*** Opening Input records ***

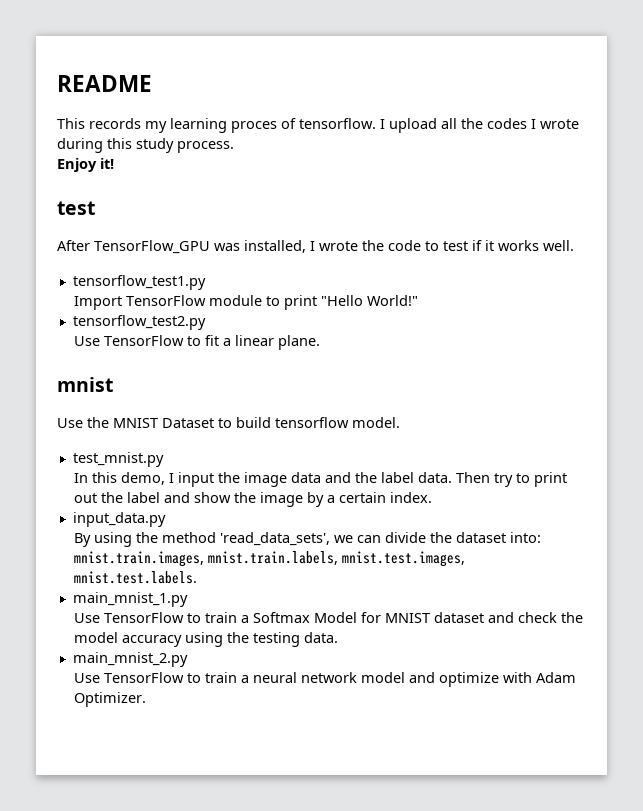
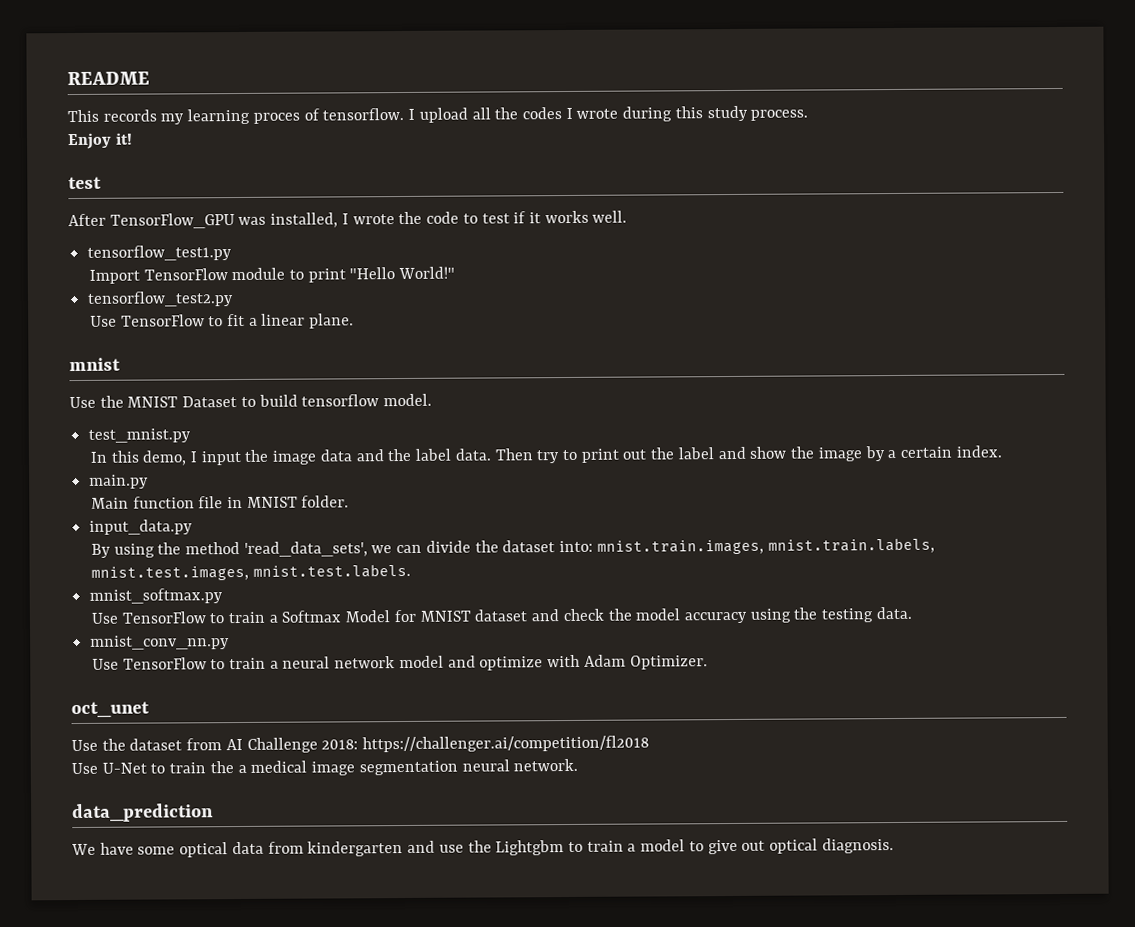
(432, 497) none -> [89,474,150,489] [90,495,350,509] // main.py // Main function file in MNIST folder.
[72,592,188,607] main_mnist_1.py -> [89,588,224,604] mnist_softmax.py
[72,652,188,667] main_mnist_2.py -> [90,635,231,650] mnist_conv_nn.py
(146, 699) none -> [71,701,150,719] [71,735,650,753] [71,758,579,776] [72,803,214,823] [71,838,894,858] // oct_unet // Use the dataset from AI Challenge 2018: https://challenger.ai/competition/fl2018 // Use U-Net to train the a medical image segmentation neural network. // data_prediction // We have some optical data from kindergarten and use the Lightgbm to train a model to give out optical diagnosis.

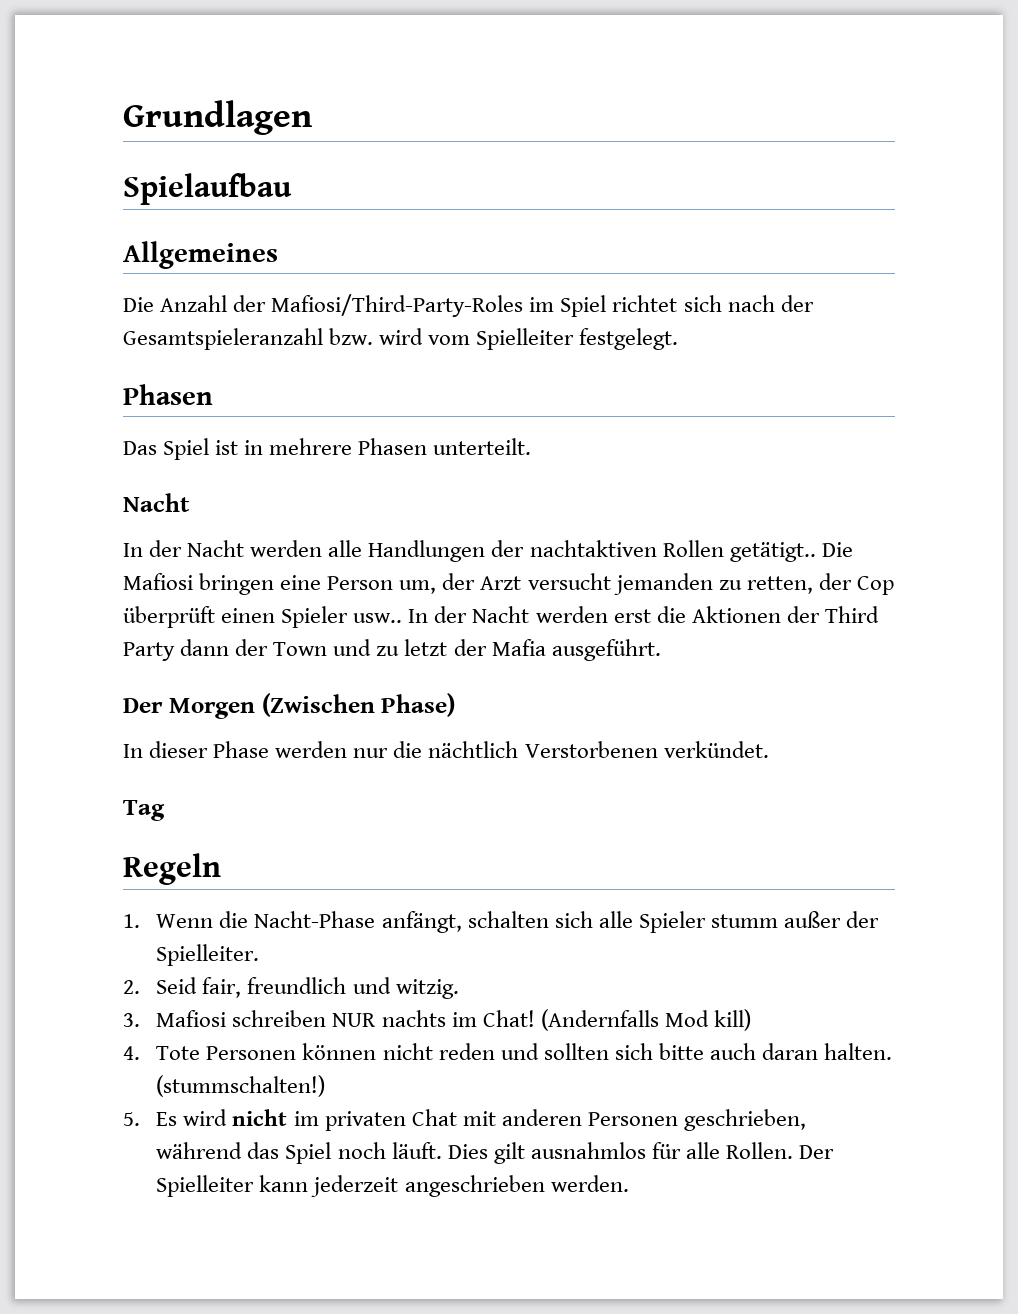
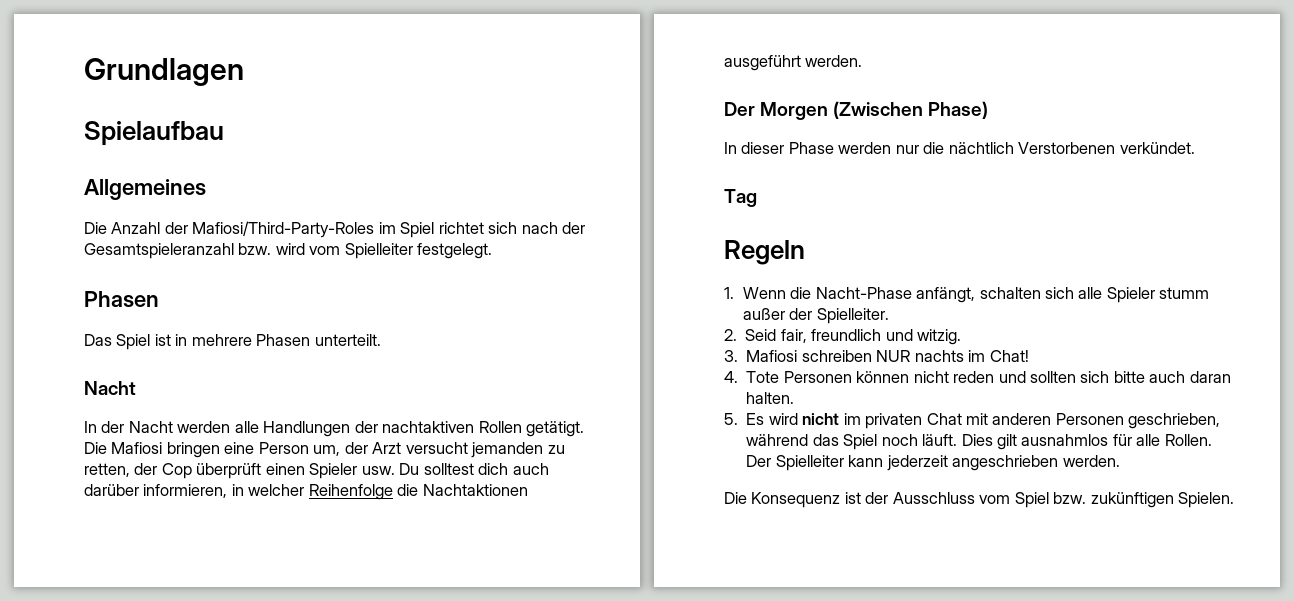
[729,542,816,562] getätigt.. -> [526,421,585,437] getätigt.
[353,606,879,623] [123,639,661,661] usw.. In der Nacht werden erst die Aktionen der Third Party dann der Town und zu letzt der Mafia ausgeführt. -> [361,463,549,475] [84,484,528,500] [724,55,863,71] usw. Du solltest dich auch darüber informieren, in welcher Reihenfolge die Nachtaktionen ausgeführt werden.
[540,1009,751,1031] (Andernfalls Mod kill) -> (1029, 356) none
[156,1075,326,1097] (stummschalten!) -> (795, 398) none
(629, 1183) none -> [724,492,1235,508] // Die Konsequenz ist der Ausschluss vom Spiel bzw. zukünftigen Spielen.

*** Closing Input records ***

» **Prompt**:
Only the text of the entries above is to be given again, exactly, with the pictures left out.

» **Written response**:
(432, 497) none -> [89,474,150,489] [90,495,350,509] // main.py // Main function file in MNIST folder.
[72,592,188,607] main_mnist_1.py -> [89,588,224,604] mnist_softmax.py
[72,652,188,667] main_mnist_2.py -> [90,635,231,650] mnist_conv_nn.py
(146, 699) none -> [71,701,150,719] [71,735,650,753] [71,758,579,776] [72,803,214,823] [71,838,894,858] // oct_unet // Use the dataset from AI Challenge 2018: https://challenger.ai/competition/fl2018 // Use U-Net to train the a medical image segmentation neural network. // data_prediction // We have some optical data from kindergarten and use the Lightgbm to train a model to give out optical diagnosis.

[729,542,816,562] getätigt.. -> [526,421,585,437] getätigt.
[353,606,879,623] [123,639,661,661] usw.. In der Nacht werden erst die Aktionen der Third Party dann der Town und zu letzt der Mafia ausgeführt. -> [361,463,549,475] [84,484,528,500] [724,55,863,71] usw. Du solltest dich auch darüber informieren, in welcher Reihenfolge die Nachtaktionen ausgeführt werden.
[540,1009,751,1031] (Andernfalls Mod kill) -> (1029, 356) none
[156,1075,326,1097] (stummschalten!) -> (795, 398) none
(629, 1183) none -> [724,492,1235,508] // Die Konsequenz ist der Ausschluss vom Spiel bzw. zukünftigen Spielen.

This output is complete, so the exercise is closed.